Data ->
<<<<

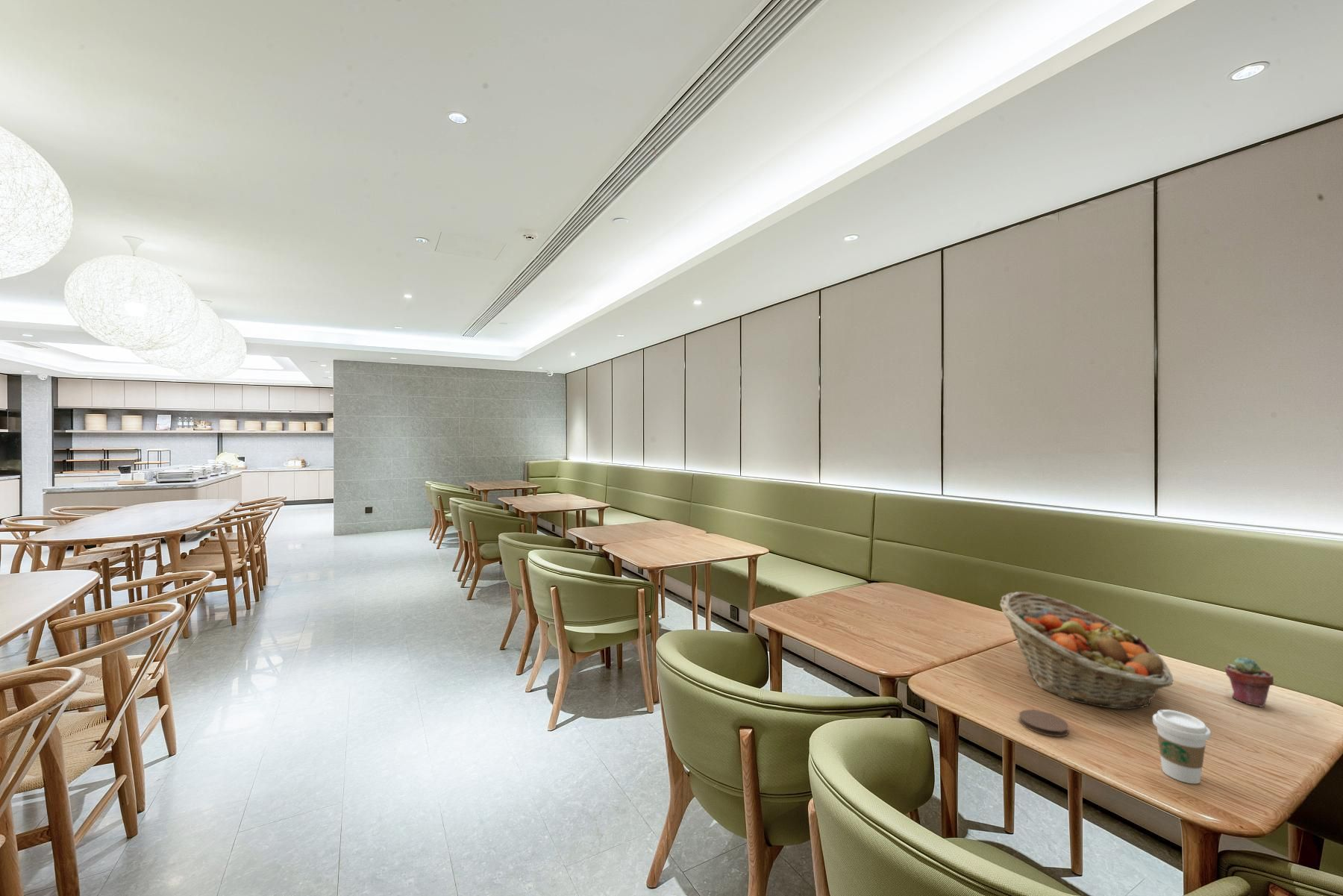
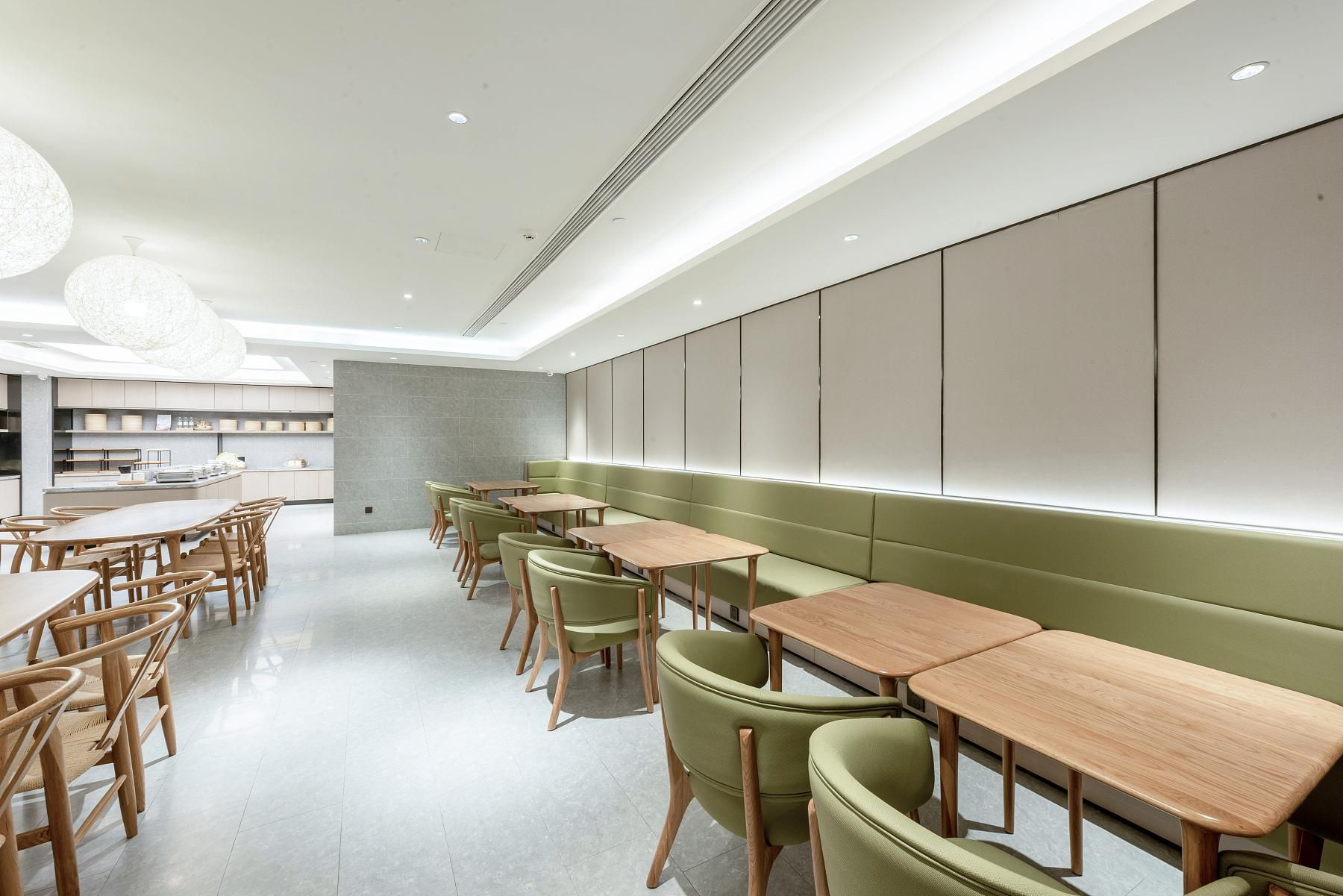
- fruit basket [999,591,1174,709]
- coffee cup [1152,709,1212,784]
- coaster [1018,709,1070,737]
- potted succulent [1224,657,1274,708]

>>>>

Activity ->
Start printing at the line with "- coaster [1018,709,1070,737]" and stop after the final line of the listing above, keeping every line exact.

Result below ->
- coaster [1018,709,1070,737]
- potted succulent [1224,657,1274,708]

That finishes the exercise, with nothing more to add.